_TASK BRIEF_.
Copy out each line of the data that contains "have".

_LISTED RECORDS_.
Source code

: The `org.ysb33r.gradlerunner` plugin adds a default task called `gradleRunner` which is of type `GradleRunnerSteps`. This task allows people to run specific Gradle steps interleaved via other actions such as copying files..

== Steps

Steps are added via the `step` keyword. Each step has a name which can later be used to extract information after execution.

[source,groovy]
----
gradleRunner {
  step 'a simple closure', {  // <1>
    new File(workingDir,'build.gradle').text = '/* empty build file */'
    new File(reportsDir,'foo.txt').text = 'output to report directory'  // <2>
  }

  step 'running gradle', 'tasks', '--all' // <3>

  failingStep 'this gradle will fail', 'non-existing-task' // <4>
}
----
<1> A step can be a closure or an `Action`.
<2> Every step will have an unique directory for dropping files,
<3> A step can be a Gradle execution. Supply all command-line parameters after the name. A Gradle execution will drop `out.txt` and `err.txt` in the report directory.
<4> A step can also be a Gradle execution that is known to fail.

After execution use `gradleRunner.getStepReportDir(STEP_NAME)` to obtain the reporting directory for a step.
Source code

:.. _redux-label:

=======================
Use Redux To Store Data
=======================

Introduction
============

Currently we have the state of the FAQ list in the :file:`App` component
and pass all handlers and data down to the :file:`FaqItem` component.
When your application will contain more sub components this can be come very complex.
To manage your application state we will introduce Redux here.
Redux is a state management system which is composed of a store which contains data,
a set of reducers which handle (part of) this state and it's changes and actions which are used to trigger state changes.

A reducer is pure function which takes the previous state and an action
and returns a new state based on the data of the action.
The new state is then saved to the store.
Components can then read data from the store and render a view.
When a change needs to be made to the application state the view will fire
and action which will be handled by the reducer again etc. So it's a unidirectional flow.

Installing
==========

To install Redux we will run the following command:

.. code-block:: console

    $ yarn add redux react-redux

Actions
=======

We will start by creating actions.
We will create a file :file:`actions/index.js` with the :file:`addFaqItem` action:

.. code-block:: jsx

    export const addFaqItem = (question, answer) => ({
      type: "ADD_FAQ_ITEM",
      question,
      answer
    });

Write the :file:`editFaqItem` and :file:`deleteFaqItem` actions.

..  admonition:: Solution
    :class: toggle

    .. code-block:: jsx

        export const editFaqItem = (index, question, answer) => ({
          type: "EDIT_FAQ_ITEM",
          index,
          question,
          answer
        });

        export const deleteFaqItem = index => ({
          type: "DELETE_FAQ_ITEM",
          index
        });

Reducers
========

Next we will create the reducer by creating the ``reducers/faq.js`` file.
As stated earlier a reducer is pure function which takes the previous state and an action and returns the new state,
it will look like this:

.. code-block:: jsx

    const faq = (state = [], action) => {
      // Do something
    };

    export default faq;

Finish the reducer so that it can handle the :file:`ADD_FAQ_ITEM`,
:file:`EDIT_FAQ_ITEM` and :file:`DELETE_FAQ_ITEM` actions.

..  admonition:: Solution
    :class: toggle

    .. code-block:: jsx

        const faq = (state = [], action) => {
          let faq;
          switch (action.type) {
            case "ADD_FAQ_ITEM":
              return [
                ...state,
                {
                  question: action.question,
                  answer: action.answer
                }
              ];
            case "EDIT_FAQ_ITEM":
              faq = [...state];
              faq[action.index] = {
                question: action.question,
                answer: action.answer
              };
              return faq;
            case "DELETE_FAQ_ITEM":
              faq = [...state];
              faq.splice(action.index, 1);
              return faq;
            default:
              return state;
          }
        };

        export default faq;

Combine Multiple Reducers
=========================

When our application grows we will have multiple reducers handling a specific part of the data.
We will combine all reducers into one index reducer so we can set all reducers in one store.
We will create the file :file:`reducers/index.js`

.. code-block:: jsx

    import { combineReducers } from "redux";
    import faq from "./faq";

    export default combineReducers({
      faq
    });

_OUTPUT FOR THIS TASK_.
<2> Every step will have an unique directory for dropping files,
Currently we have the state of the FAQ list in the :file:`App` component
When our application grows we will have multiple reducers handling a specific part of the data.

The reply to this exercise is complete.